■ **Working data**:
◆ ◆ ◆
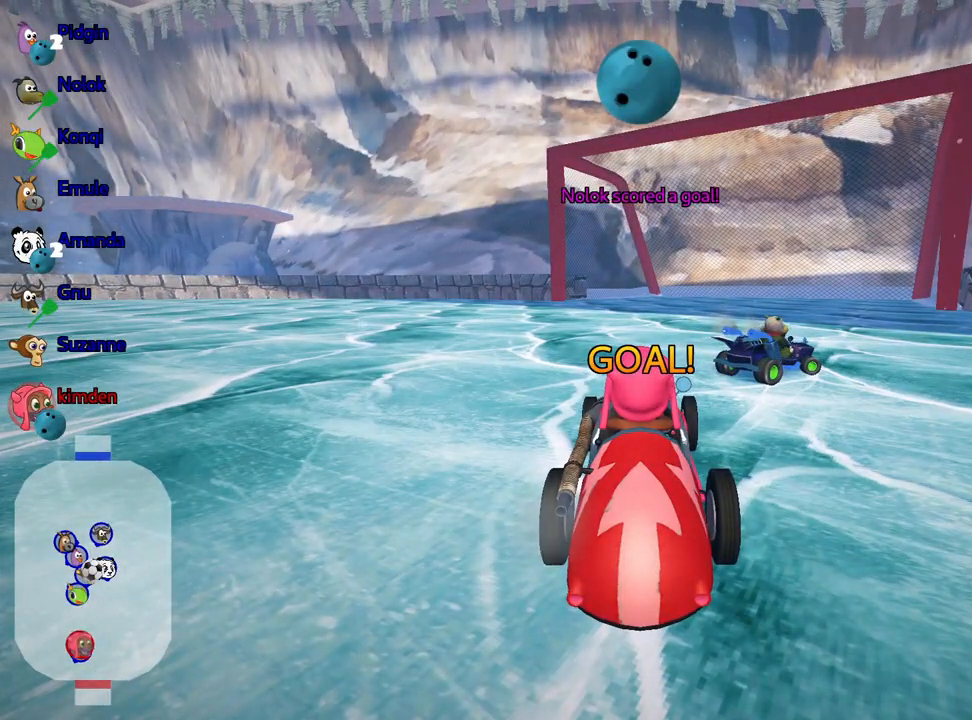
{"keys": ["up"], "events": []}
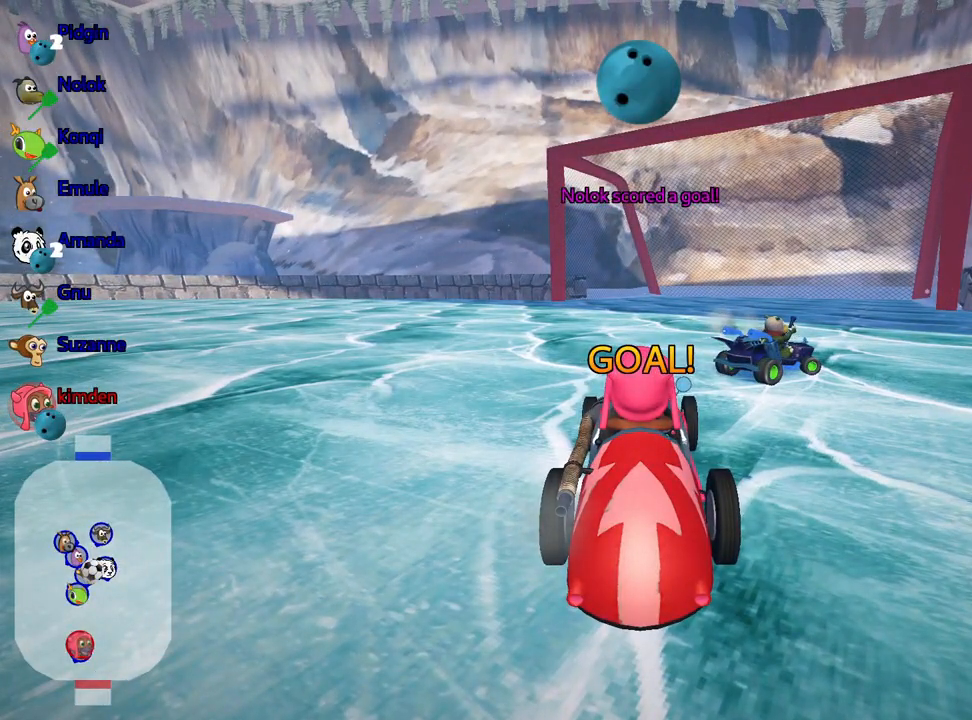
{"keys": ["nitro", "up"], "events": [[317, "nitro", "down"]]}
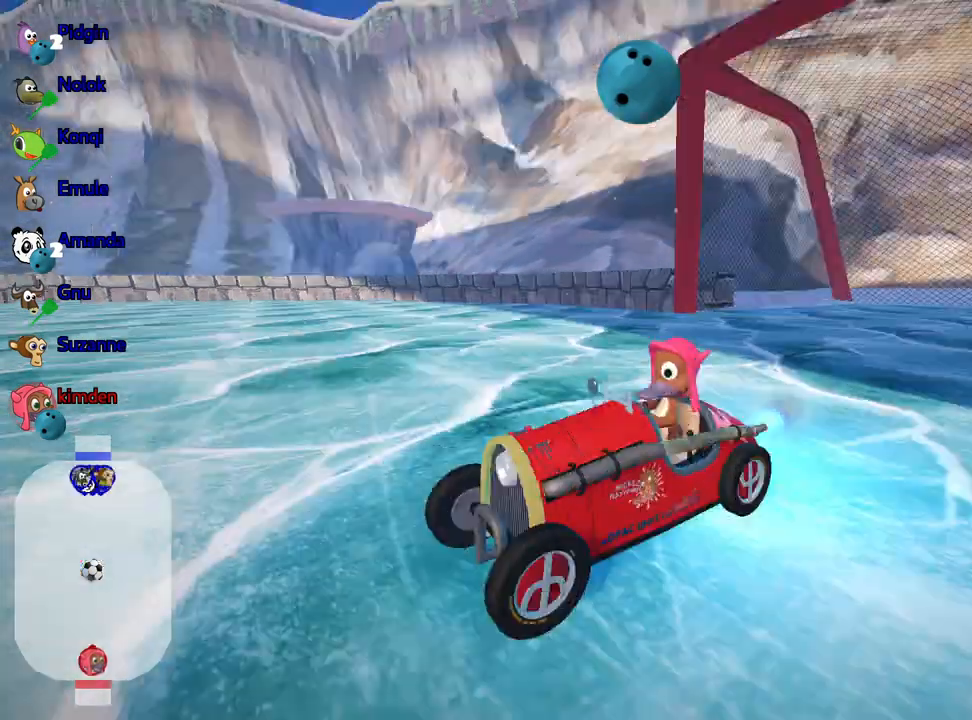
{"keys": ["nitro", "up"], "events": []}
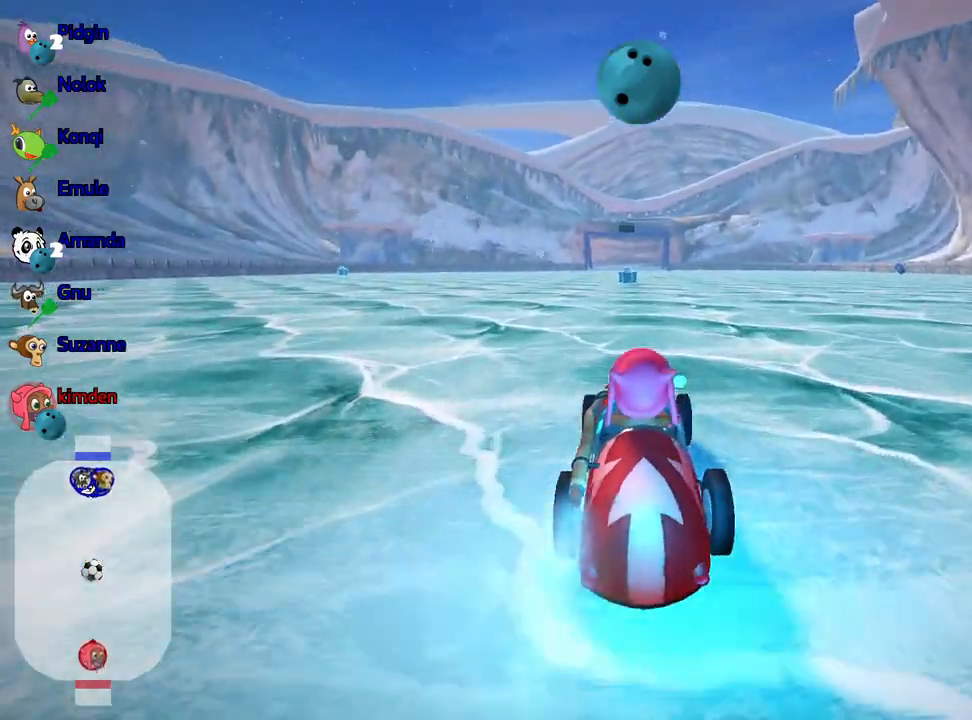
{"keys": ["up"], "events": [[117, "nitro", "up"]]}
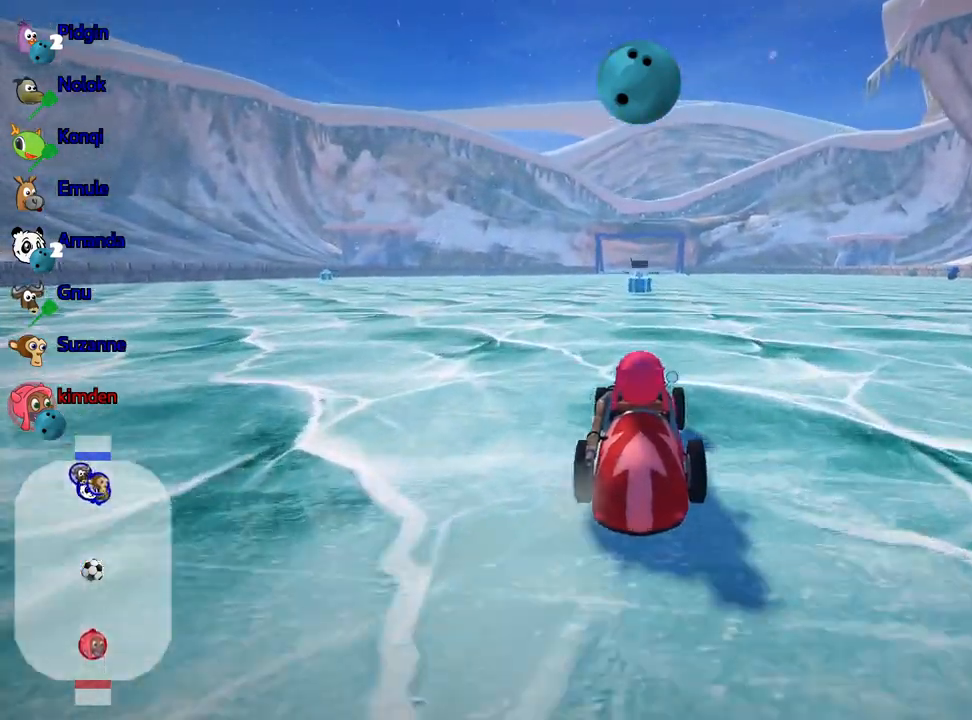
{"keys": ["up"], "events": []}
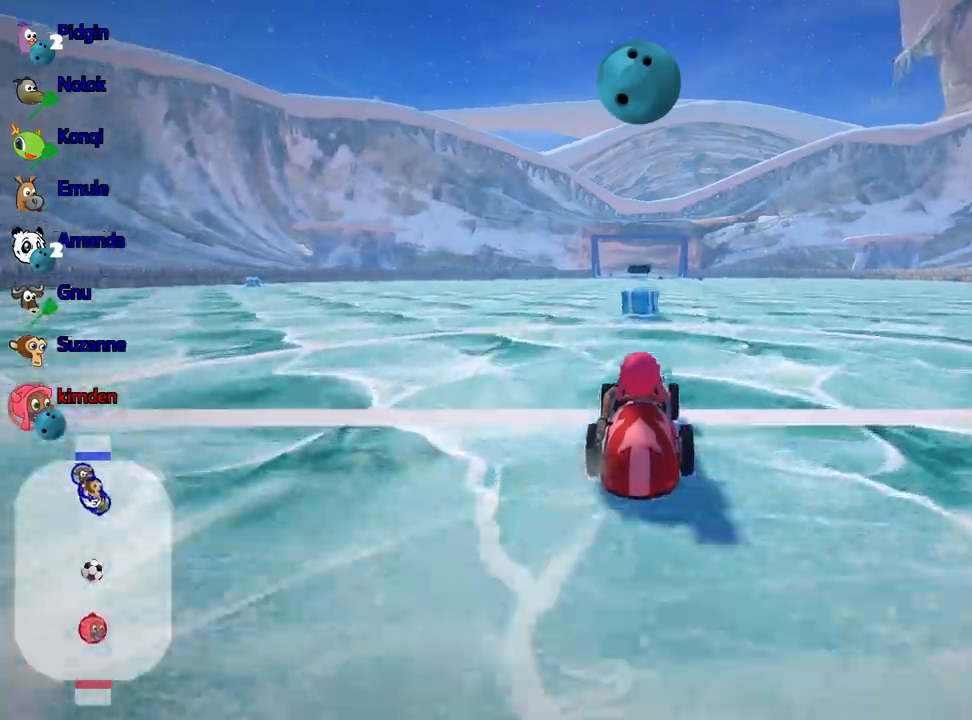
{"keys": ["right"], "events": [[117, "left", "down"], [200, "left", "up"], [217, "fire", "down"], [283, "fire", "up"], [417, "right", "down"], [450, "up", "up"]]}
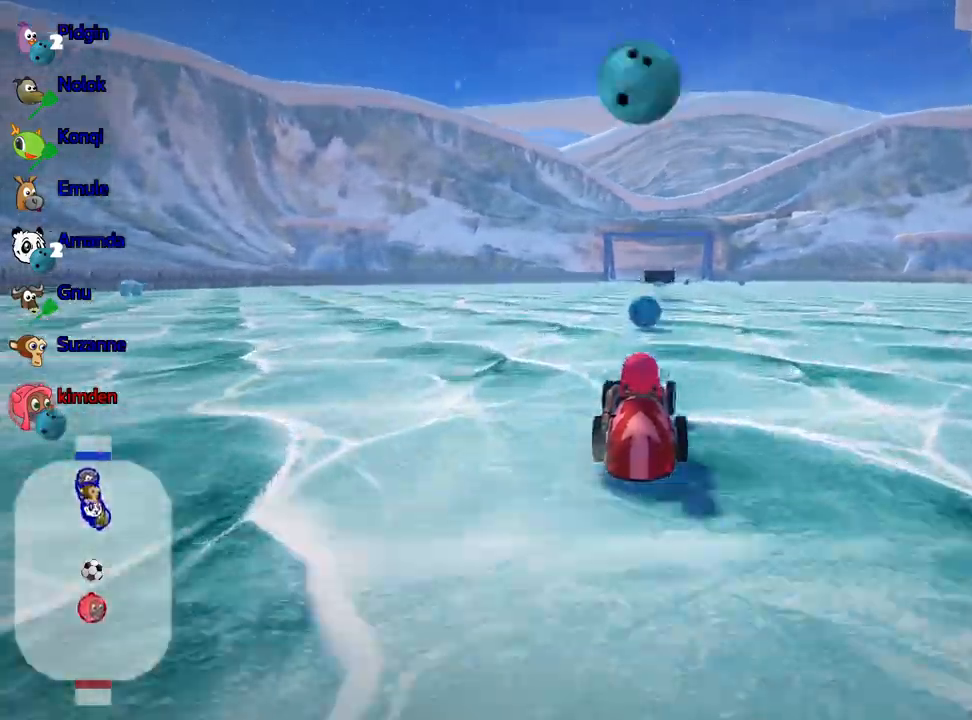
{"keys": ["right"], "events": [[83, "right", "up"], [467, "right", "down"]]}
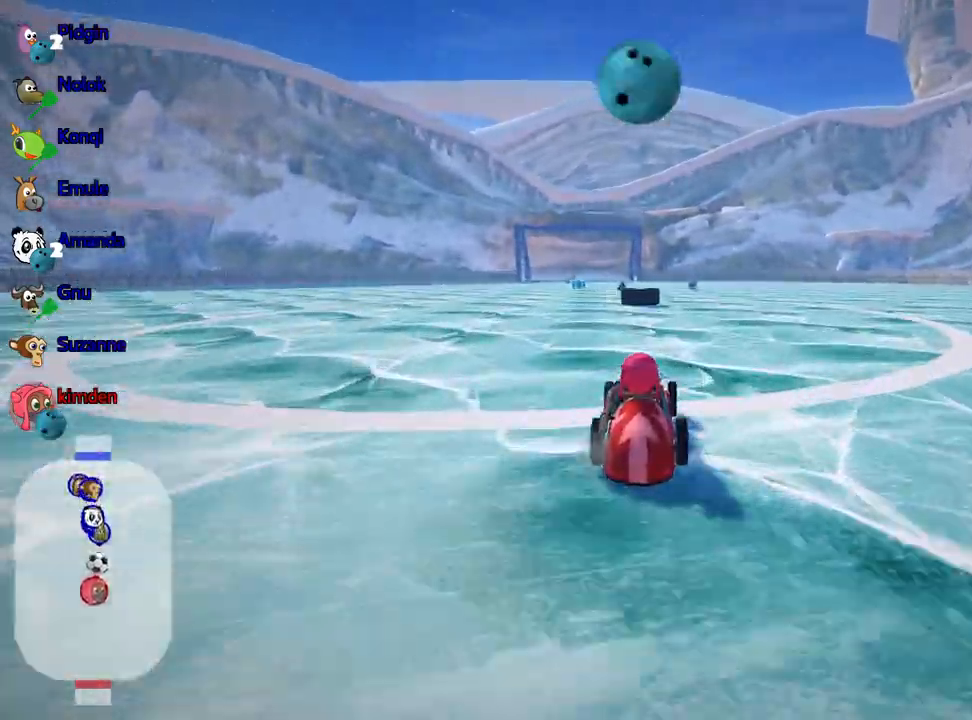
{"keys": ["right", "up"], "events": [[183, "up", "down"]]}
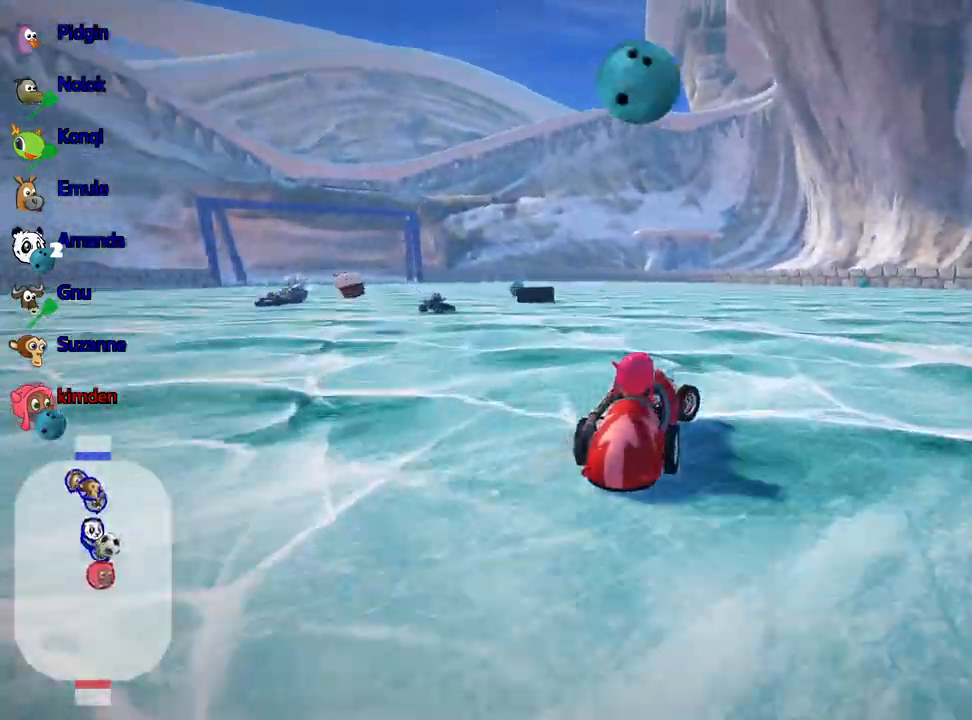
{"keys": ["left", "up"], "events": [[150, "right", "up"], [450, "left", "down"]]}
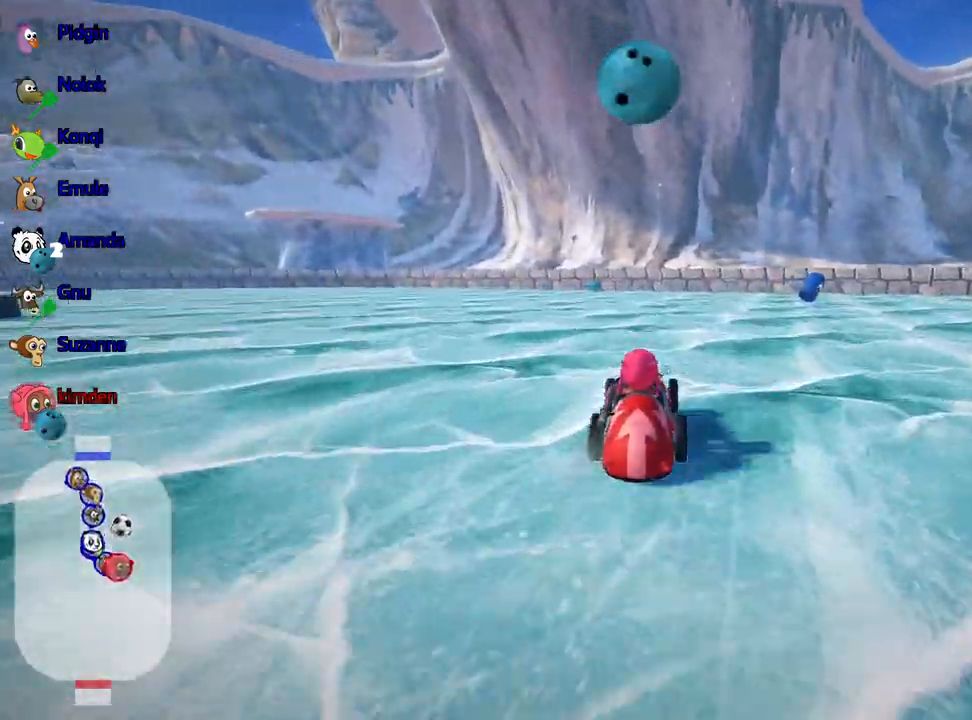
{"keys": ["up"], "events": [[183, "left", "up"]]}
◆ ◆ ◆
■ **Task prompt**: All the records need to be printed again exactly as written, though without their pictures.

■ **The completed task**:
{"keys": ["up"], "events": []}
{"keys": ["nitro", "up"], "events": [[317, "nitro", "down"]]}
{"keys": ["nitro", "up"], "events": []}
{"keys": ["up"], "events": [[117, "nitro", "up"]]}
{"keys": ["up"], "events": []}
{"keys": ["right"], "events": [[117, "left", "down"], [200, "left", "up"], [217, "fire", "down"], [283, "fire", "up"], [417, "right", "down"], [450, "up", "up"]]}
{"keys": ["right"], "events": [[83, "right", "up"], [467, "right", "down"]]}
{"keys": ["right", "up"], "events": [[183, "up", "down"]]}
{"keys": ["left", "up"], "events": [[150, "right", "up"], [450, "left", "down"]]}
{"keys": ["up"], "events": [[183, "left", "up"]]}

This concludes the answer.